### YOUR ASSIGNMENT
Which of the lines in the listing that follows hold "Medipol"? Pull each one out.

### MATERIAL PROVIDED
====
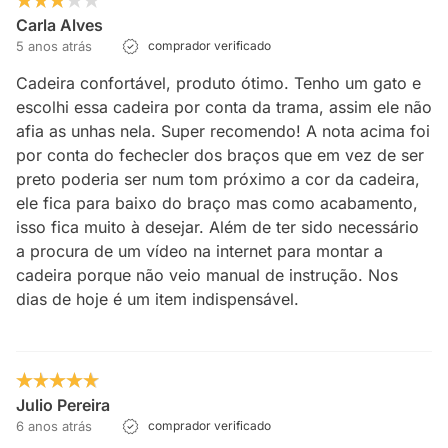
Carla Alves
5 anos atrás
comprador verificado
Cadeira confortável, produto ótimo. Tenho um gato e
escolhi essa cadeira por conta da trama, assim ele não
afia as unhas nela. Super recomendo! A nota acima foi
por conta do fechecler dos braços que em vez de ser
preto poderia ser num tom próximo a cor da cadeira,
ele fica para baixo do braço mas como acabamento,
isso fica muito à desejar. Além de ter sido necessário
a procura de um vídeo na internet para montar a
cadeira porque não veio manual de instrução. Nos
dias de hoje é um item indispensável.
Julio Pereira
6 anos atrás
comprador verificado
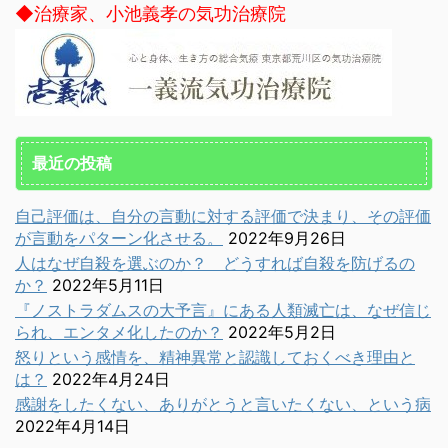
◆治療家、小池義孝の気功治療院
最近の投稿
自己評価は、自分の言動に対する評価で決まり、その評価
が言動をパターン化させる。
2022年9月26日
人はなぜ自殺を選ぶのか？ どうすれば自殺を防げるの
か？
2022年5月11日
『ノストラダムスの大予言』にある人類滅亡は、なぜ信じ
られ、エンタメ化したのか？
2022年5月2日
怒りという感情を、精神異常と認識しておくべき理由と
は？
2022年4月24日
感謝をしたくない、ありがとうと言いたくない、という病
2022年4月14日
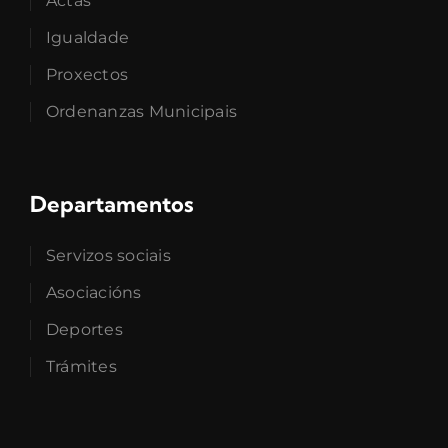
Actas
Igualdade
Proxectos
Ordenanzas Municipais
Departamentos
Servizos sociais
Asociacións
Deportes
Trámites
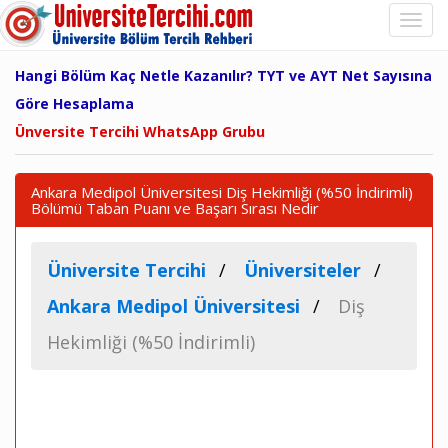
Hangi Bölüm Kaç Netle Kazanılır? TYT ve AYT Net Sayısına
Göre Hesaplama
Ünversite Tercihi WhatsApp Grubu
Ankara Medipol Üniversitesi Diş Hekimliği (%50 İndirimli)
Bölümü Taban Puanı ve Başarı Sırası Nedir
Üniversite Tercihi
Üniversiteler
Ankara Medipol Üniversitesi
Diş
Hekimliği (%50 İndirimli)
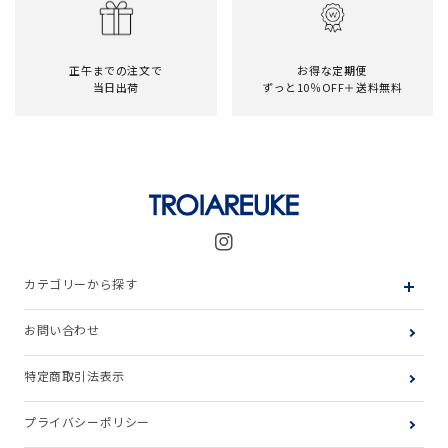
正午までの注文で
お得な定期便
当日出荷
ずっと10％OFF＋送料無料
Instagram
カテゴリーから探す
お問い合わせ
特定商取引法表示
プライバシーポリシー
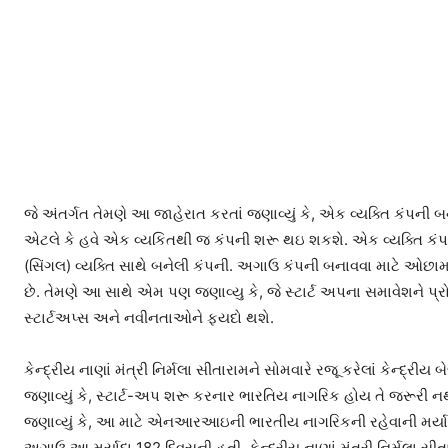
જે અંતર્ગત તેમણે આ જાહેરાત કરતાં જણાવ્યું કે, એક વ્યક્તિ કંપની
એટલે કે હવે એક વ્યકિતથી જ કંપની શરૂ થઇ શકશે. એક વ્યક્તિ કંપન
(સિંગલ) વ્યક્તિ સાથે બનેલી કંપની. અગાઉ કંપની બનાવવા માટે ઓછામા
છે. તેમણે આ સાથે એમ પણ જણાવ્યુ કે, જે સ્ટાર્ટ અપના સમાવેશને પ
સ્ટાર્ટઅપ્સ અને નવીનતાઓને ફયદો થશે.
કેન્દ્રીય નાણાં મંત્રી નિર્મલા સીતારામને સોમવારે રજૂ કરેલાં કેન્દ
જણાવ્યું કે, સ્ટાર્ટ-અપ શરૂ કરનાર ભારતિય નાગરિક હોય તે જરૂ
જણાવ્યું કે, આ માટે એનઆરઆઇની ભારતીય નાગરિકની રહેવાની મર્યાદા
અગાઉ આ મર્યાદા 182 દિવસની હતી. કેન્દ્રીય નાણાં મંત્રી નિર્મલા 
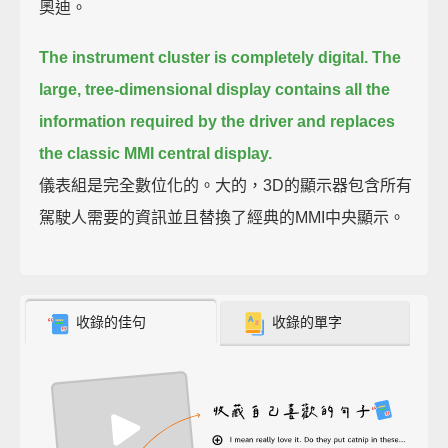
奧迪。
The instrument cluster is completely digital.
The
large, tree-dimensional display contains all the
information
required by the driver and replaces
the classic MMI central display.
儀表組是完全數位化的。大的，3D的顯示器包含所有
駕駛人需要的資訊並且替換了經典的MMI中央顯示。
收錄的佳句
收錄的單字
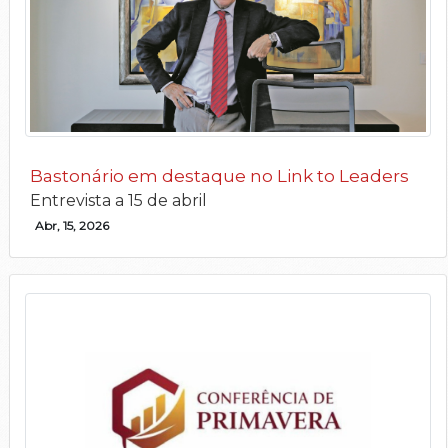
Bastonário em destaque no Link to Leaders
Entrevista a 15 de abril
Abr, 15, 2026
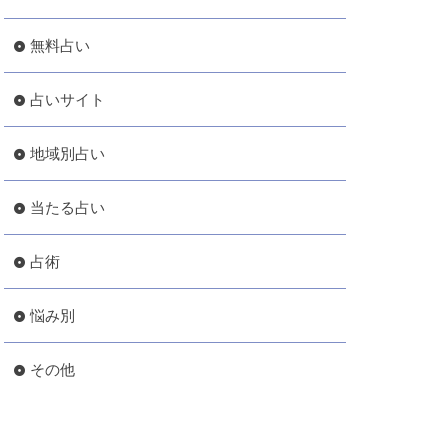
無料占い
占いサイト
地域別占い
当たる占い
占術
悩み別
その他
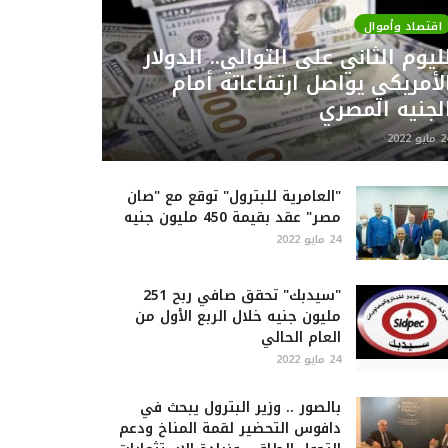
اقتصاد وأموال
ليوم الثاني على التوالي.. الدولار
لأمريكي يواصل ارتفاعاته أمام
لجنيه المصري
ايو 2022
"العامرية للبترول" توقع مع "صان
مصر" عقد بقيمة 450 مليون جنيه
24 مايو 2022
"سيدبك" تحقق صافي ربح 251
مليون جنيه خلال الربع الأول من
العام الحالي
24 مايو 2022
بالصور .. وزير البترول يبحث في
دافوس التحضير لقمة المناخ ودعم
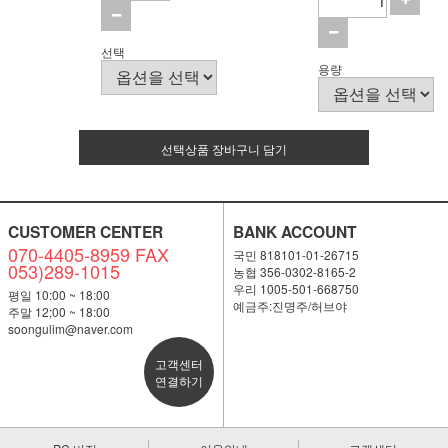
선택
용량
선택상품 장바구니 담기
CUSTOMER CENTER
BANK ACCOUNT
070-4405-8959 FAX
국민 818101-01-26715
053)289-1015
농협 356-0302-8165-2
우리 1005-501-668750
평일 10:00 ~ 18:00
예금주:진명주/허브야
주말 12;00 ~ 18:00
soongulim@naver.com
고객센터
연결하기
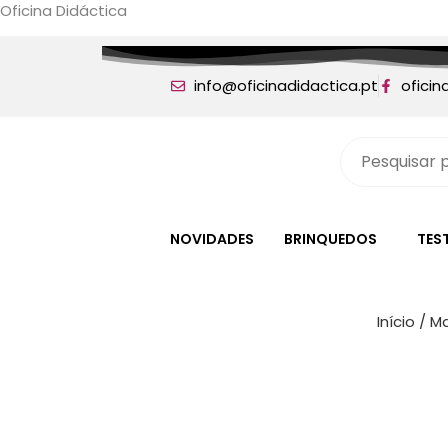
Oficina Didáctica
info@oficinadidactica.pt
oficin
NOVIDADES
BRINQUEDOS
TES
Início
/
Ma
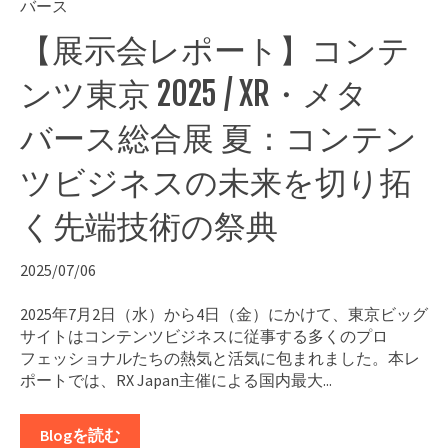
バース
【展示会レポート】コンテ
ンツ東京 2025 / XR・メタ
バース総合展 夏：コンテン
ツビジネスの未来を切り拓
く先端技術の祭典
2025/07/06
2025年7月2日（水）から4日（金）にかけて、東京ビッグ
サイトはコンテンツビジネスに従事する多くのプロ
フェッショナルたちの熱気と活気に包まれました。本レ
ポートでは、RX Japan主催による国内最大...
Blogを読む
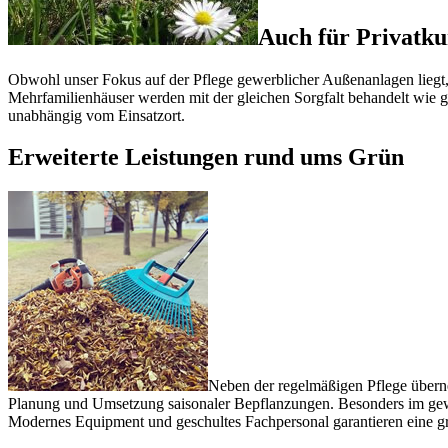
Auch für Privatku
Obwohl unser Fokus auf der Pflege gewerblicher Außenanlagen liegt, 
Mehrfamilienhäuser werden mit der gleichen Sorgfalt behandelt wie g
unabhängig vom Einsatzort.
Erweiterte Leistungen rund ums Grün
Neben der regelmäßigen Pflege übern
Planung und Umsetzung saisonaler Bepflanzungen. Besonders im gewer
Modernes Equipment und geschultes Fachpersonal garantieren eine 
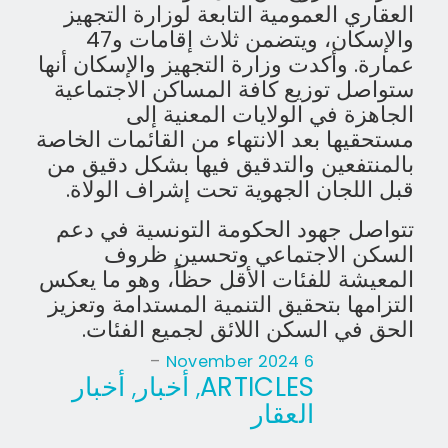
العقاري العمومية التابعة لوزارة التجهيز
والإسكان، ويتضمن ثلاث إقامات و47
عمارة. وأكدت وزارة التجهيز والإسكان أنها
ستواصل توزيع كافة المساكن الاجتماعية
الجاهزة في الولايات المعنية إلى
مستحقيها بعد الانتهاء من القائمات الخاصة
بالمنتفعين والتدقيق فيها بشكل دقيق من
قبل اللجان الجهوية تحت إشراف الولاة.
تتواصل جهود الحكومة التونسية في دعم
السكن الاجتماعي وتحسين ظروف
المعيشة للفئات الأقل حظاً، وهو ما يعكس
التزامها بتحقيق التنمية المستدامة وتعزيز
الحق في السكن اللائق لجميع الفئات
.
-
6 November 2024
ARTICLES
أخبار
أخبار
,
,
العقار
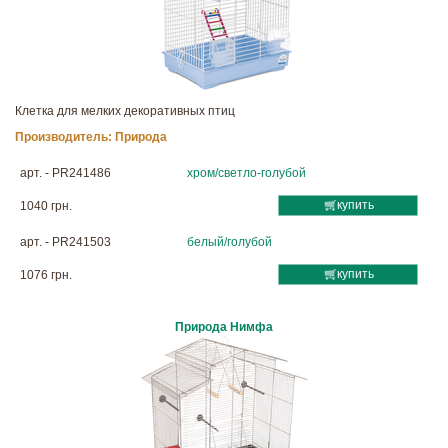
Клетка для мелких декоративных птиц
Производитель:
Природа
арт. - PR241486
хром/светло-голубой
купить
1040 грн.
арт. - PR241503
белый/голубой
купить
1076 грн.
Природа Нимфа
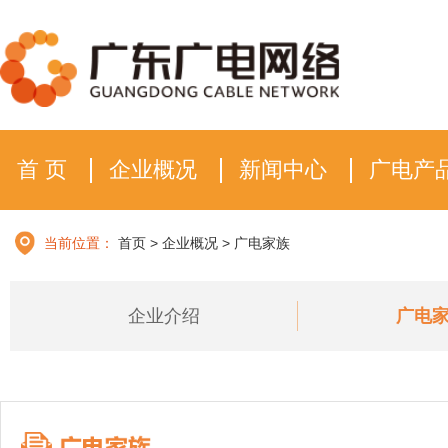
首 页
企业概况
新闻中心
广电产
当前位置：
首页
>
企业概况
>
广电家族
企业介绍
广电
====
### TASK RESPONSE
Ankara Medipol Üniversitesi Diş Hekimliği (%50 İndirimli)
Ankara Medipol Üniversitesi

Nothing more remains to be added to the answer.